Allow me to share a FB note I sent to my cousin. Our grandma frequently recited stories and poems to us but our favorite was "Little Orphant Annie." The title is virtually synonymis with grandma's name. She was from a small farm community in NW Indiana but lived in Chicago Heights since the time we were born. Maureen, I so much enjoyed your recording, it brought back fond memories. I researched the spelling of the Indiana dialect to write my note and that's how I found your archieve.org
Facebook comment to my cousin Penny:
Of course we family all know someone very endearing to us that Goblins reminds us of. About 20 years ago, I successfully bid on a beautiful 1912, Victor Talking Machine Company, 78 rpm children's record of "Little Orphant Annie." It was recorded by the author himself, James Whitcomb Riley, who died in 1916. The flip side of the record is smooth with the poem lyrics inscribed. Riley, an Indiana native, uses the local dialect for the recording ("And the Gobble-uns'll git you Ef you Don't Watch Out!."). His voice is somewhat eerie and sounds like a crotchety old man (I have a relatively modern turntable that plays 78 rpm). His voice itself should scare children half to death-lol.

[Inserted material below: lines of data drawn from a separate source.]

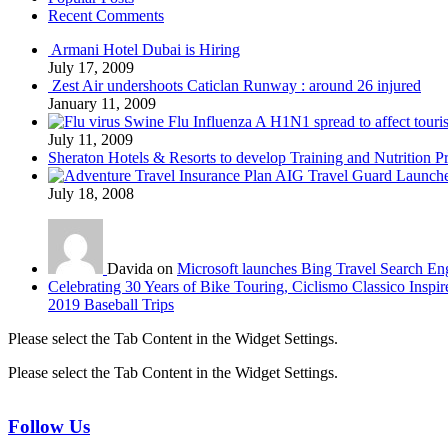
Recent Comments
Armani Hotel Dubai is Hiring
July 17, 2009
Zest Air undershoots Caticlan Runway : around 26 injured
January 11, 2009
Swine Flu Influenza A H1N1 spread to affect touri
July 11, 2009
Sheraton Hotels & Resorts to develop Training and Nutrition P
AIG Travel Guard Launches
July 18, 2008
Davida on
Microsoft launches Bing Travel Search En
Celebrating 30 Years of Bike Touring, Ciclismo Classico Inspir
2019 Baseball Trips
Please select the Tab Content in the Widget Settings.
Please select the Tab Content in the Widget Settings.
Follow Us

The record remains one of my most cherished pieces of nostalgia. I'll eventually pass it on to David (nephew) since he too has a 78 turntable and appreciates stuff like that. I'd love to share it with you sometime (btw, when on earth will that be-lol?) or any other Grandma Reichert lovers.
Penny: I taped Grandma Reichert telling the tale to my kids on her last visit to our home many, many years ago. Just need to find it and convert it to a modern listening device. And I will definitely share it. Maybe 2017 will bring us together. We live in Vegas now and if your kids are on the West coast, should be doable!!